TASK DETAILS: Copy exactly every line below, from the first through the one that contains "hotell(kan jo fort", and skip all pictures.

[Page-level text extractions]
========

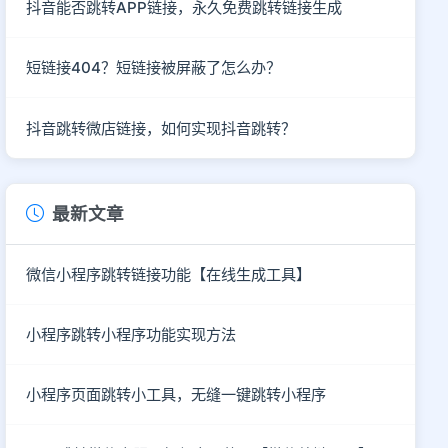
抖音能否跳转APP链接，永久免费跳转链接生成
短链接404？短链接被屏蔽了怎么办？
抖音跳转微店链接，如何实现抖音跳转？
最新文章
微信小程序跳转链接功能【在线生成工具】
小程序跳转小程序功能实现方法
小程序页面跳转小工具，无缝一键跳转小程序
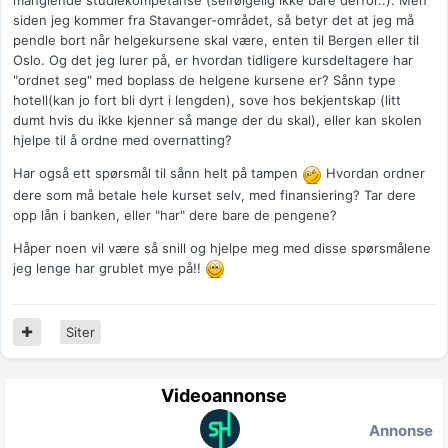
manglende studiekompetanse (selfølgelig ikke bare derfor..). Men
siden jeg kommer fra Stavanger-området, så betyr det at jeg må
pendle bort når helgekursene skal være, enten til Bergen eller til
Oslo. Og det jeg lurer på, er hvordan tidligere kursdeltagere har
"ordnet seg" med boplass de helgene kursene er? Sånn type
hotell(kan jo fort bli dyrt i lengden), sove hos bekjentskap (litt
dumt hvis du ikke kjenner så mange der du skal), eller kan skolen
hjelpe til å ordne med overnatting?
Har også ett spørsmål til sånn helt på tampen
Hvordan ordner
dere som må betale hele kurset selv, med finansiering? Tar dere
opp lån i banken, eller "har" dere bare de pengene?
Håper noen vil være så snill og hjelpe meg med disse spørsmålene
jeg lenge har grublet mye på!!
Siter
Videoannonse
Annonse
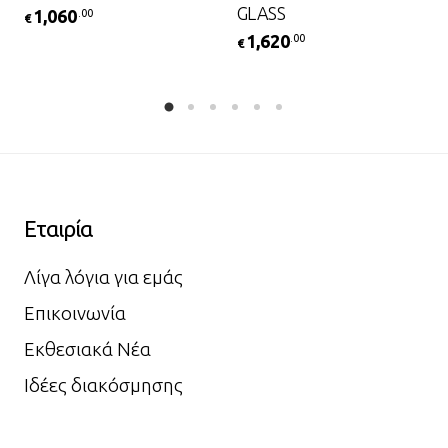
GLASS
1,060
.00
€
1,620
.00
€
Εταιρία
Λίγα λόγια για εμάς
Επικοινωνία
Εκθεσιακά Νέα
Ιδέες διακόσμησης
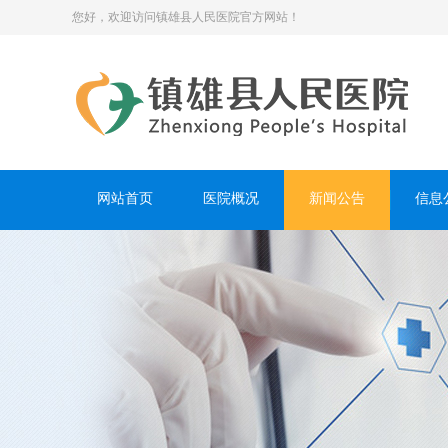
您好，欢迎访问镇雄县人民医院官方网站！
网站首页
医院概况
新闻公告
信息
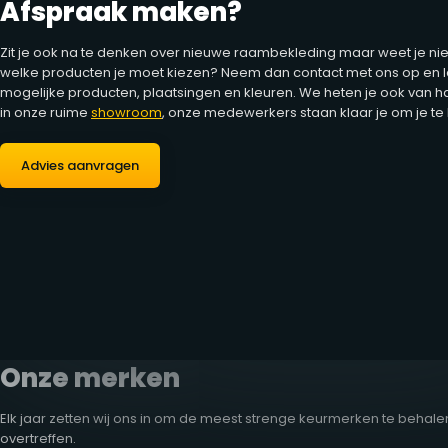
Afspraak maken?
Zit je ook na te denken over nieuwe raambekleding maar weet je nie
welke producten je moet kiezen? Neem dan contact met ons op en la
mogelijke producten, plaatsingen en kleuren. We heten je ook van 
in onze ruime
showroom
, onze medewerkers staan klaar je om je te
Advies aanvragen
Onze merken
Elk jaar zetten wij ons in om de meest strenge keurmerken te behalen
overtreffen.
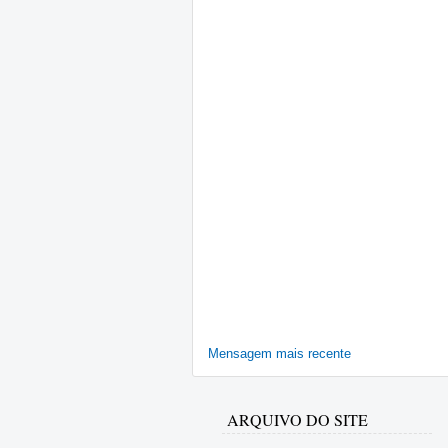
Mensagem mais recente
ARQUIVO DO SITE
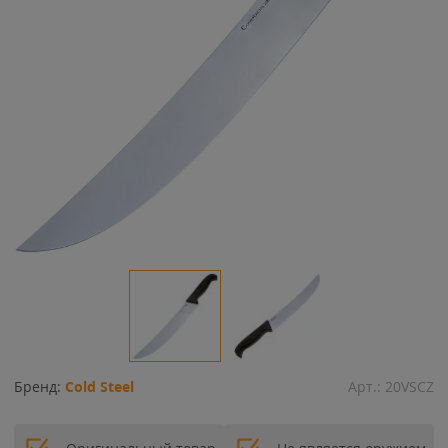
Бренд:
Cold Steel
Арт.:
20VSCZ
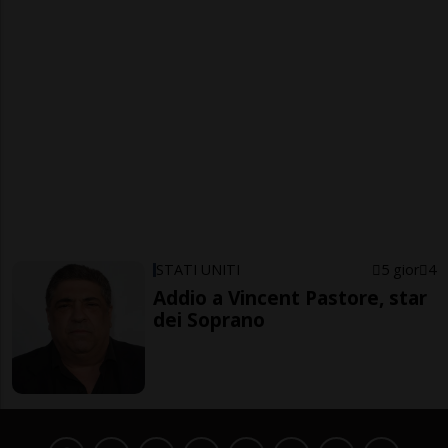
STATI UNITI
5 gior
4
Addio a Vincent Pastore, star
dei Soprano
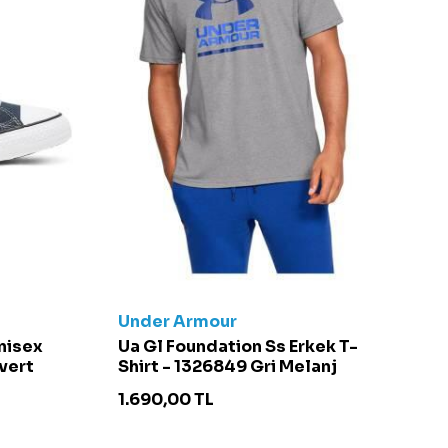
Under Armour
C
Unisex
Ua Gl Foundation Ss Erkek T-
Ch
vert
Shirt - 1326849 Gri Melanj
S
1.690,00
TL
4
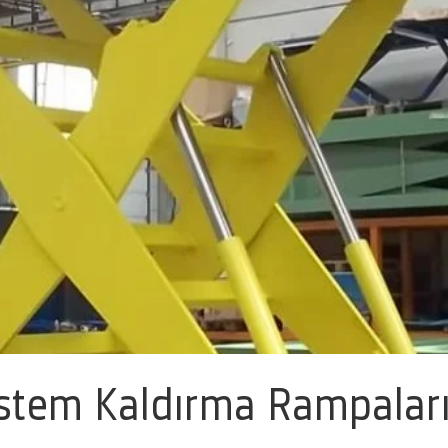
stem Kaldırma Rampalar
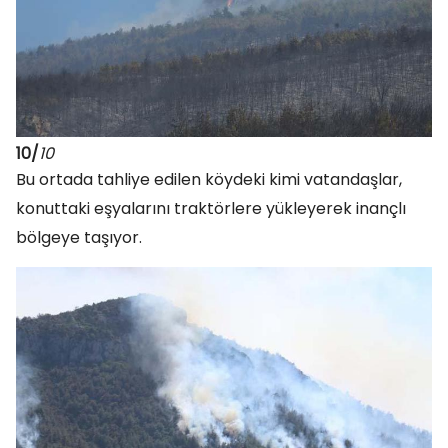
10/
10
Bu ortada tahliye edilen köydeki kimi vatandaşlar,
konuttaki eşyalarını traktörlere yükleyerek inançlı
bölgeye taşıyor.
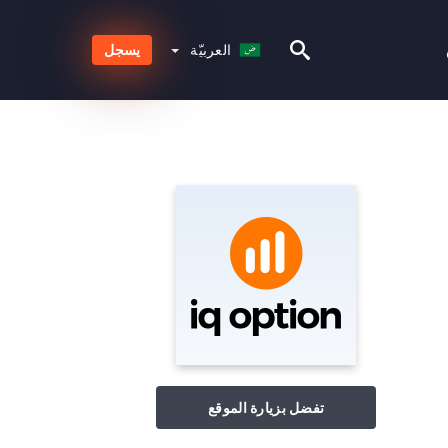
العربيّة
العربيّة
يسجل
تفضل بزيارة الموقع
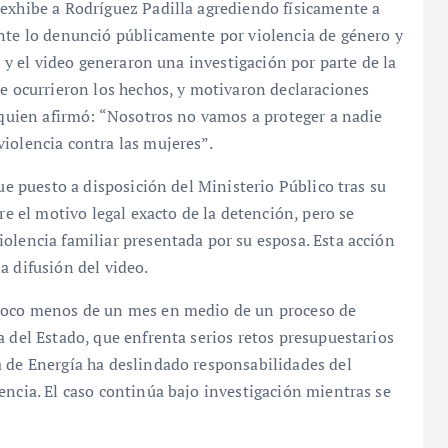
 exhibe a Rodríguez Padilla agrediendo físicamente a
ente lo denunció públicamente por violencia de género y
a y el video generaron una investigación por parte de la
de ocurrieron los hechos, y motivaron declaraciones
, quien afirmó: “Nosotros no vamos a proteger a nadie
iolencia contra las mujeres”.
fue puesto a disposición del Ministerio Público tras su
re el motivo legal exacto de la detención, pero se
olencia familiar presentada por su esposa. Esta acción
a difusión del video.
 poco menos de un mes en medio de un proceso de
a del Estado, que enfrenta serios retos presupuestarios
a de Energía ha deslindado responsabilidades del
encia. El caso continúa bajo investigación mientras se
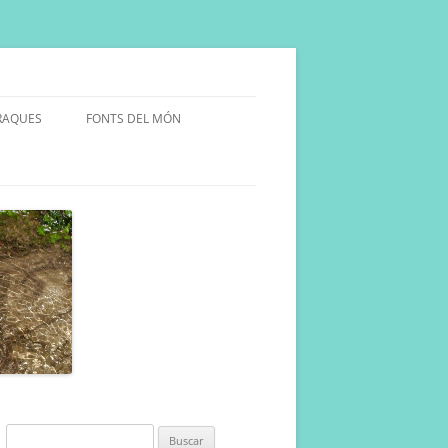
RAQUES
FONTS DEL MÓN
ULARS
INYA.
Buscar:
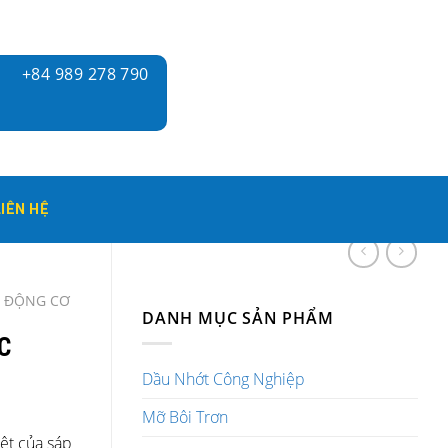
+84 989 278 790
LIÊN HỆ
H ĐỘNG CƠ
DANH MỤC SẢN PHẨM
C
Dầu Nhớt Công Nghiệp
Mỡ Bôi Trơn
ệt của sáp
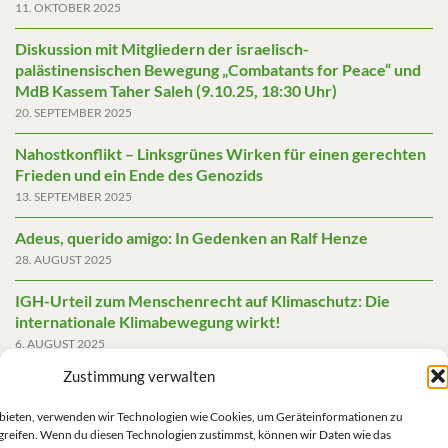
11. OKTOBER 2025
Diskussion mit Mitgliedern der israelisch-
palästinensischen Bewegung „Combatants for Peace“ und
MdB Kassem Taher Saleh (9.10.25, 18:30 Uhr)
20. SEPTEMBER 2025
Nahostkonflikt – Linksgrünes Wirken für einen gerechten
Frieden und ein Ende des Genozids
13. SEPTEMBER 2025
Adeus, querido amigo: In Gedenken an Ralf Henze
28. AUGUST 2025
IGH-Urteil zum Menschenrecht auf Klimaschutz: Die
internationale Klimabewegung wirkt!
6. AUGUST 2025
Zustimmung verwalten
Friedensgutachten 2025
2. JUNI 2025
u bieten, verwenden wir Technologien wie Cookies, um Geräteinformationen zu
greifen. Wenn du diesen Technologien zustimmst, können wir Daten wie das
Die AfD mit mehr Demokratie wegregieren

========

EXPECTED ANSWER:
抖音能否跳转APP链接，永久免费跳转链接生成
短链接404？短链接被屏蔽了怎么办？
抖音跳转微店链接，如何实现抖音跳转？
最新文章
微信小程序跳转链接功能【在线生成工具】
小程序跳转小程序功能实现方法
小程序页面跳转小工具，无缝一键跳转小程序
manglende studiekompetanse (selfølgelig ikke bare derfor..). Men
siden jeg kommer fra Stavanger-området, så betyr det at jeg må
pendle bort når helgekursene skal være, enten til Bergen eller til
Oslo. Og det jeg lurer på, er hvordan tidligere kursdeltagere har
"ordnet seg" med boplass de helgene kursene er? Sånn type
hotell(kan jo fort bli dyrt i lengden), sove hos bekjentskap (litt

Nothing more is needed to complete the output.